[Start of Attachment]
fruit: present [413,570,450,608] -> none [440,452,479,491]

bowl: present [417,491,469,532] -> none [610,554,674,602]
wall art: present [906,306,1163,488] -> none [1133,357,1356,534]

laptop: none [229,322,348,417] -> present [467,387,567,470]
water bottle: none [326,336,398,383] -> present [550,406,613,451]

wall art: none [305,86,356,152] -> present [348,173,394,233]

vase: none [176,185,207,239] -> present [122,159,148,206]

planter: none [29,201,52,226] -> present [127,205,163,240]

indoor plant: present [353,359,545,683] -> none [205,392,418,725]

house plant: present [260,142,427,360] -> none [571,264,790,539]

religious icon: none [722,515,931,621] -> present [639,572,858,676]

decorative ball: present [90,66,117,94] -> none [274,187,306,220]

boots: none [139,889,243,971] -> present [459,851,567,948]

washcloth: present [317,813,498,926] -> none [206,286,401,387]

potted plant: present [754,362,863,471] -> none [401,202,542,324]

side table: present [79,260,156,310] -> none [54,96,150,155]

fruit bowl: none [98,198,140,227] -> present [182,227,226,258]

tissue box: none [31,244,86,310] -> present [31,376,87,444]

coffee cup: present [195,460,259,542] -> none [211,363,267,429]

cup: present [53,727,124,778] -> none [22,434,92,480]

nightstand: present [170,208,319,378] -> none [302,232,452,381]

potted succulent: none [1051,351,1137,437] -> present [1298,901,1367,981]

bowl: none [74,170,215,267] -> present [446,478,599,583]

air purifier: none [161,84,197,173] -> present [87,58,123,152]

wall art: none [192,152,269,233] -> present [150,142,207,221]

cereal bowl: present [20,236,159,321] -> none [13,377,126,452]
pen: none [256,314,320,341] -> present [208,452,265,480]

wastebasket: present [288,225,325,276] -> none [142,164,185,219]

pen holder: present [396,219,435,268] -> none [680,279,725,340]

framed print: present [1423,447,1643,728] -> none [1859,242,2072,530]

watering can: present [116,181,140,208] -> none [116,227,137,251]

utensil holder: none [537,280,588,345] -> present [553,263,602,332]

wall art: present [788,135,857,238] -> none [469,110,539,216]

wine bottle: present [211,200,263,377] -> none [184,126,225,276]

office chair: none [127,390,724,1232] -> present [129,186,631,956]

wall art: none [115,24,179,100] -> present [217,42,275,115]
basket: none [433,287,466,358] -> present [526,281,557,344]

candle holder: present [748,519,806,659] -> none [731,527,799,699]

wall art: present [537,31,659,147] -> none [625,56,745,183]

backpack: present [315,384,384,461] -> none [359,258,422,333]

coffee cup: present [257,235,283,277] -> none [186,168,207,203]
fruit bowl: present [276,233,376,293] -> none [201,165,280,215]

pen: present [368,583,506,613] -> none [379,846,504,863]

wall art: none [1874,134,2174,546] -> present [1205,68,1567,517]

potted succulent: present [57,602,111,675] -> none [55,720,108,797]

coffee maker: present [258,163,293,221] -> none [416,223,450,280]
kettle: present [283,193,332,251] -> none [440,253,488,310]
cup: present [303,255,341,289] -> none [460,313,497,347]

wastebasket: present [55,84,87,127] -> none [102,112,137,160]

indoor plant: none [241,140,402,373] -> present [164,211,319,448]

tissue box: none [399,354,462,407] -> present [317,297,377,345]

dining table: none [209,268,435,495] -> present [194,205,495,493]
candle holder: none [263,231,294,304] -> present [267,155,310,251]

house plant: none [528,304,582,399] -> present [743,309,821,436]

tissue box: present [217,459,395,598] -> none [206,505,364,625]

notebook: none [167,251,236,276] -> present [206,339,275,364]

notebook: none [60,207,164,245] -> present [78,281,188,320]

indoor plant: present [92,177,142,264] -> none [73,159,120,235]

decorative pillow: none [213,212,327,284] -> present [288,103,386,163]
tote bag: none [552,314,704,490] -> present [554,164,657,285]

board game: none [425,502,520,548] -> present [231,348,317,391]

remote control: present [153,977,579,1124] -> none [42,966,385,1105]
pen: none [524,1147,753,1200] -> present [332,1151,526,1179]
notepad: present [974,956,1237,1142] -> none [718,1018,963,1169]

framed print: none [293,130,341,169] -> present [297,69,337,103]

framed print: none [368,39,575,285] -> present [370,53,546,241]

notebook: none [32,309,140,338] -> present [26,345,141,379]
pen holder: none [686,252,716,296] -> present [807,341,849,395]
[End of Attachment]
■ **About this task**:
Where a line above contains the string "potted", copy that line.

■ **The completed task**:
potted plant: present [754,362,863,471] -> none [401,202,542,324]
potted succulent: none [1051,351,1137,437] -> present [1298,901,1367,981]
potted succulent: present [57,602,111,675] -> none [55,720,108,797]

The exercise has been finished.